- [Extrait étudié]:
Moses Hersch PFLASTER est né le 26 juin 1903 à Sieniawa (Podkarpackie), petite ville du sud-est de l’actuelle Pologne, située à une quarantaine de kilomètres à l’est de la capitale régionale Rzeszów. Il était le second des sept enfants d’Ester Hendel Pflaster.

En janvier 1926, il se joint à la vague d’émigration vers la France ; doté d’un titre de séjour à Strasbourg, il se dirige d’abord vers Bruay-en-Artois où il ne reste que quelques semaines. Le 25 mai 1926, il se fait enregistrer à Montceau-les-Mines. Sa constitution chétive ne lui permet guère d’exercer le métier de mineur et il devient très vite marchand ambulant, la venue massive de mineurs polonais depuis 1919 offrant une réelle opportunité commerciale à qui parle leur langue. Il se met ainsi au service d’un grossiste en bijoux fantaisie, le sieur SPEIGHEL qui le rémunère à la commission. La pauvreté des clients potentiels, l’obligation de leur faire crédit, le va-et-vient continuel des populations, les chapardages dans des quartiers souvent peu fiables, autant de pièges pour le vendeur ambulant qui se trouve bientôt en conflit avec son fournisseur. Un procès les oppose et le pauvre Pflaster se voit condamné à une peine symbolique au tribunal correctionnel de Chalon, le 30 mars 1929. Humilié et sans doute désespéré, Moses Pflaster repart alors en Pologne, avec l’idée de s’y marier. Il trouve rapidement une âme-sœur et épouse religieusement, probablement en 1930, Tauba, Laja PERL, née le 5 août 1905 dans la commune de Jezowe, proche de Sieniawa. Le projet du couple et de repartir pour la France, ce pays qui fait figure d’Eldorado, nimbé du prestige de sa grande Révolution et de la justice qu’il sait rendre à ses Juifs (l’affaire Dreyfus a marqué les esprits). Fin 1931, Moses repart donc vers la France, d’abord seul pour y préparer l’installation, avant-même  la venue au monde de  leur premier fils Feliks, qui allait naître en février 1932. Installé à nouveau à Montceau-les-Mines, il y fait rapidement venir femme et enfant et épouse civilement Tauba, le 10 novembre 1932.

 

 

 

Moses (Maurice) et Tauba Pflaster

 

 

Reprise des difficultés ? En tout cas Saint-Etienne les attire vite, et c’est là que le 15 novembre 1933 naît une fille, Anna Rachel, qu'on appellera Annie. La vente de bijoux n’y étant sans doute guère plus fructueuse que précédemment, la famille revient à Montceau où Moses francise son prénom en se faisant appeler désormais Maurice ; il se met aussi au commerce ambulant de tissus, plus facilement rentable, même si la concurrence est vive. D'abord logés rue Lamartine, derrière la gare, les Pflaster vont louer un grand logement de sept pièces au 52 de la rue Jean-Jaurès, toujours près du centre-ville. Un dernier petit garçon, Albert, leur naît le 27 août 1935. Les enfants fréquentent les écoles françaises, maternelles et primaires ; les quelques familles juives arrivées comme eux – qui habitent généralement les quartiers proches - se rencontrent volontiers pour la prière du vendredi soir et pour les fêtes.

- [Exercice court A]:
D'après le récit de la vie de Moses Pflaster, à quelle date épouse-t-il civilement Tauba ?
- [Exercice court B]:
Poursuivez le récit de la vie de Moses Pflaster après sa dernière phrase.

- [Données sources]:
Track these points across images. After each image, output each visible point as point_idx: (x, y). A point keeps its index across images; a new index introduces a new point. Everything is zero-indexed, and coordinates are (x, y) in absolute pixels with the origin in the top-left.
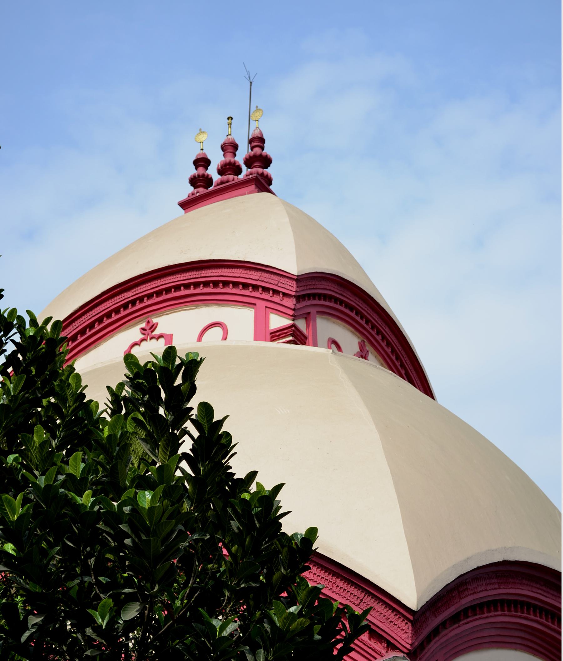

- [Corrigé A]:
Le 10 novembre 1932.

- [Corrigé B]:
 

La famille se sentait bien intégrée à Montceau, les enfants y vivant une jeunesse heureuse avec une foule de camarades français et des maîtres de l'école publique qui savaient généralement les intéresser. Annie et Félix avaient des activités extra-scolaires enrichissantes (danse, musique). Lors de la débâcle de juin 40 qui accompagna la défaite des armées françaises, ils partirent sur les routes en direction du sud, comme leurs voisins, avec une carriole attelée à un cheval. Ils arrivèrent ainsi jusqu'aux environs de Montélimar, puis décidèrent de revenir à Montceau d'où des nouvelles parvenaient, rassurantes, sur les premiers temps de l'occupation.

 

 

Lié au parti communiste clandestin ?

 

Ces Juifs arrivés de Pologne étaient fréquemment issus de la fraction la plus éclairée et progressiste de leur communauté. Ils avaient été influencés souvent par le Bund (abréviation de l’Union générale des travailleurs juifs de Lituanie, Pologne et Russie),  mouvement socialiste juif créé à la fin du XIXème siècle dans l’Empire russe, qui luttait pour l’émancipation des travailleurs juifs et pour leur droit à constituer une nation laïque ayant le Yiddish pour langue. Le Bund s’opposait autant aux organisations sionistes qui militaient pour un retour en Palestine, qu’au mouvement communiste. Dans la Pologne indépendante d’après 1918, où le Bund polonais cherchait une difficile voie de coexistence avec le PPS (Parti socialiste polonais), les Pflaster était plutôt attirés par le communisme ; c’est du moins ce qu’on peut déduire du comportement  des membres de la famille arrivés en France ; aussi bien Maurice à Montceau-les-Mines, que sa cousine Sonia installée à Paris (elle était née elle aussi à Sieniawa, le 18 août 1908), se retrouvèrent à agir avec les communistes français. Sonia était membre du parti avant la guerre et milita clandestinement après sa dissolution[1].

 

Quant à Maurice, le témoignage de son fils Félix atteste qu’il fut arrêté quelques jours par les policiers de Montceau à la fin de l’année 1941, en même temps que leur connaissance, Madame Gitla GLEITZER, juive elle-aussi[2]. Cela se situe au moment où les communistes de Montceau tentaient de se réorganiser et étaient intensément pourchassée, dans les mois qui suivirent l’attaque allemande contre l’Union soviétique. L’enfant – il avait alors neuf ans – fut amené quelques heures au commissariat, un soir vers 19 heures : il fut pressé de questions sur les activités de son père et sur la possible tenue en leur appartement de réunions où on aurait parlé du bolchevisme, de l’Union soviétique, cela avec des visiteurs parlant une langue étrangère. L’affaire en resta là et Maurice, tout comme Gitla Gleitzer, furent libérés.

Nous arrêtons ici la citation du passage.